Did Yoshiro Kimura actually work on Romancing Saga?
Yes. Kimura did dungeon map design for Romancing Saga 2 and combat battle design for Romancing Saga 3. He was part of the core creative team that shaped those legendary Square RPGs.
How did Moon influence Undertale?
Toby Fox, Undertale’s creator, cited Moon as a major inspiration. Fox approached Kimura after playing Moon, expressing how much the game influenced his design philosophy. They became friends, and Fox encouraged Kimura to localize Moon for English audiences on the Nintendo Switch.
Why are Little King’s Story and Chulip so hard to find?
Both games had limited commercial success despite critical acclaim, so physical copies are scarce. Little King’s Story was later rereleased on other platforms, but Chulip remains one of gaming’s hidden gems. Onion Games has remastered or re-released some older titles to make them more accessible.
Is Stray Children a spiritual successor to Moon?
Yes, many describe it that way. Stray Children shares Moon’s DNA – unconventional narrative structure, emotional depth, willingness to subvert genre expectations, and focus on the writing and character interaction. If you loved Moon, you’ll recognize Stray Children’s DNA.

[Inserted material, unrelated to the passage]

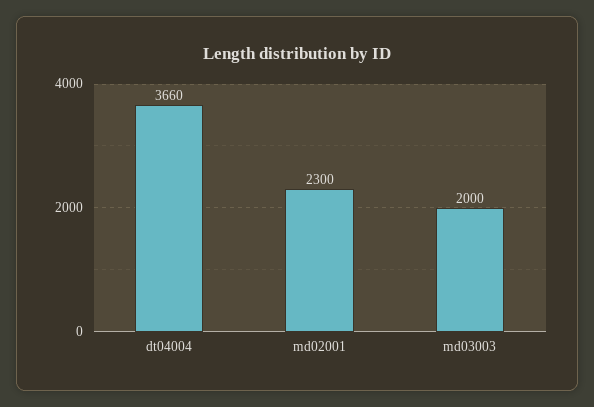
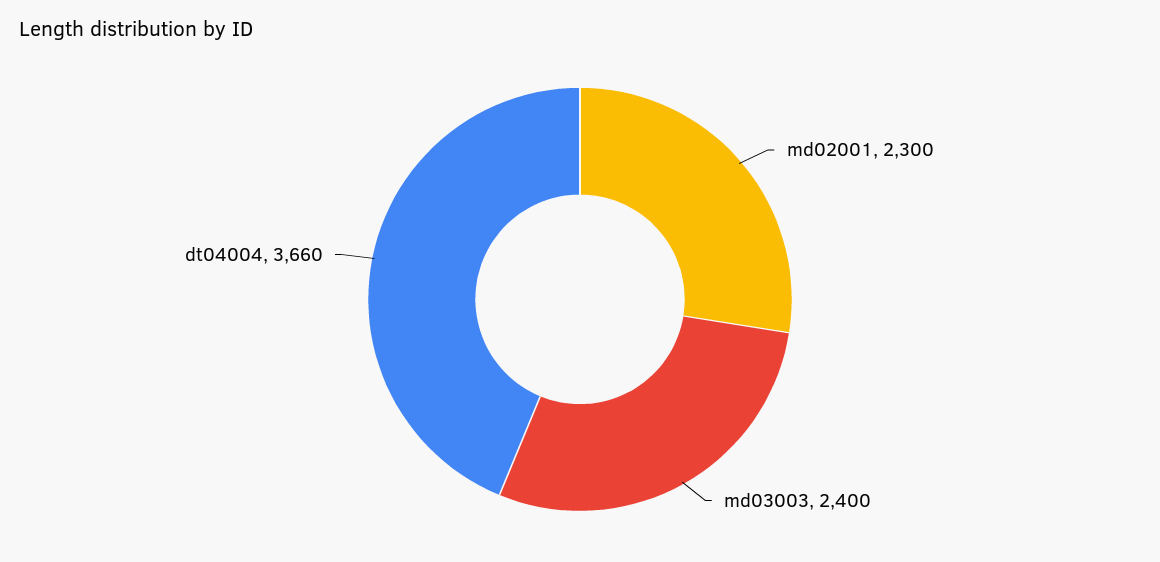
md03003: 2000 -> 2400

How many people work at Onion Games?
Onion Games remains intentionally small. The core team consists of Kimura, Kazuyuki, Taniguchi, and Sugiyama, plus a handful of other talented developers. They’ve chosen to stay boutique rather than scale into a larger studio.
Will Onion Games make more games after Stray Children?
Onion Games has consistently released games since 2012 – Million Onion Hotel, Black Bird, Dandy Dungeon, and now Stray Children. There’s every indication they’ll continue making games on their own terms. The studio’s philosophy is about creative longevity, not rushing to the next project.
Conclusion
Stray Children isn’t just another indie game. It’s the result of three decades of game design experience, multiple cult classics, and a team that walked away from corporate game development to create art on their own terms. When you play it, you’re experiencing the accumulated wisdom of designers who helped shape how RPGs work, how game narratives function, and what indie games can be. Yoshiro Kimura influenced Toby Fox. Fox created Undertale. Those ideas now flow through Stray Children. That lineage matters. At $29.99 on Steam and Nintendo Switch, you’re getting access to the creative vision of some of gaming’s most respected artists. Whether you’re a veteran gamer who remembers Moon, or someone discovering Onion Games for the first time, Stray Children proves that great game design never goes out of style. It just evolves.